Among them is newly opened Spanish grill restaurant Lumbre, conceived by the same group behind popular meat-driven concepts such as Kulto and Kilo.
The 50-seater eatery is split into an antechamber and a more intimate dining room with glass walls that’s better suited for a tête-à-tête — let the conversation percolate over a boozy brunch here. Taking its cue from Kilo, the food in Lumbre is seared over open fire and Josper charcoal grills, though prime, hulking bovine cuts do not occupy centre stage here.
Instead, the restaurant — whose name means ‘fire’ in Spanish — lights up the room with its sharing plates glistening with big, bold flavours. Unfussy finger food such as the grilled iberico chorizo with Mexican cheese and grilled dry aged beef sliders, while not particularly revelatory, were familiar and comforting flavours with an apposite amount of salt and fat to coat the palate.
But the team really flexes their creative bent with the velvety homemade foie terrine with cheese, apple purée and pistachio that — when folded into foie gras — breathes a lightness into a typically unctuous dish and gives it a wonderful luscious texture.
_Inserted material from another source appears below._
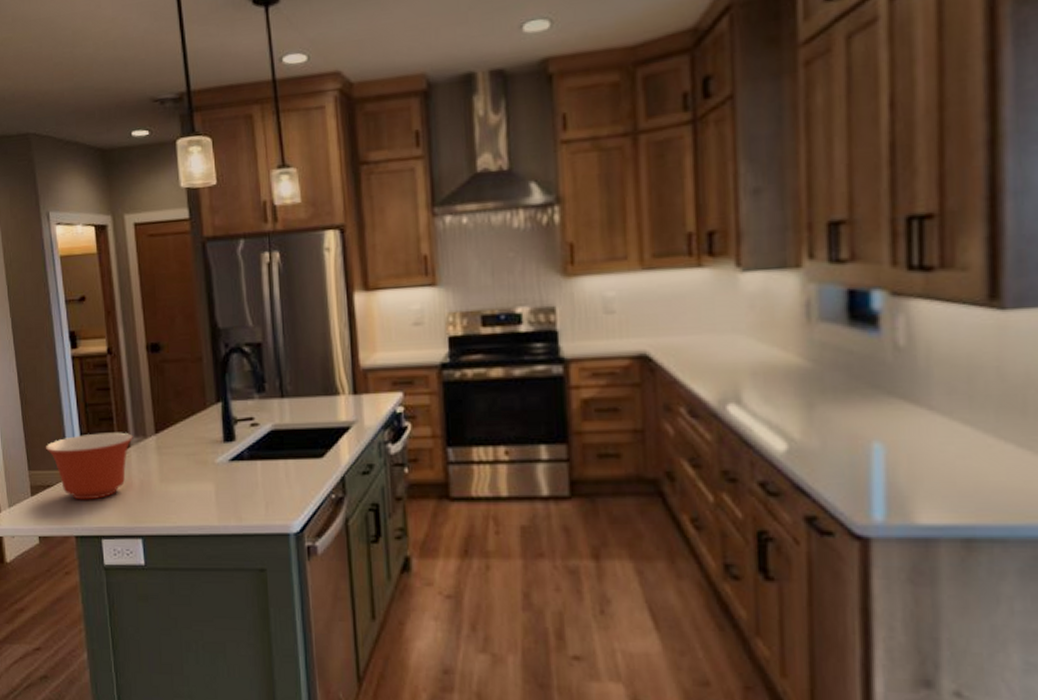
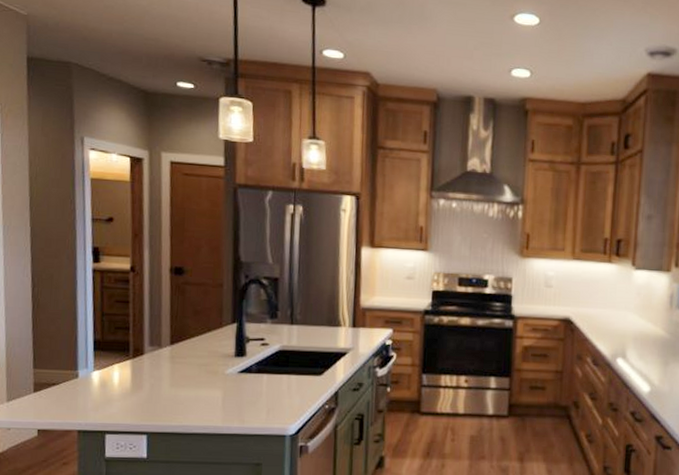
mixing bowl: present [45,432,133,500] -> none [54,340,148,399]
Slathered on toasted bread, it’s a sparkling accompaniment to a minerally white wine.
Another standout was the charcoal octopus & iberico pork belly with chorizo foam — subtly smoky, baby-soft octopus and crackly pork belly cradled in a glossy blanket of umami in puree form. Here, octopus is slow-cooked in sea water before being charcoal grilled in olive oil. When we think of fun communal dining experiences, it’s the artfully rendered juxtapositions of flavours and textures such as these that we typically turn to.
You can’t fault a restaurant for attempting to be irreverent and unpredictable, but Lumbre triggers a slight cognitive dissonance with the seafood wet fideua arroz caldoso — featuring calamari and smoked eel served with seafood noodles steeped in a tomato-based seafood stock. While the rice noodles were a dead-ringer for prawn mee — and probably would have been more enjoyable on their own — its flavours were discordant with that of the sweet, sticky eel.
Other mains including the duck breast with confit endives and apple purée were slightly underwhelming and felt more like afterthoughts. While the first part of the meal unfolded with a flourish, it felt like the experience had petered out towards the end.
So, come for the robust, well-rounded sharing plates and skip the meaty mains.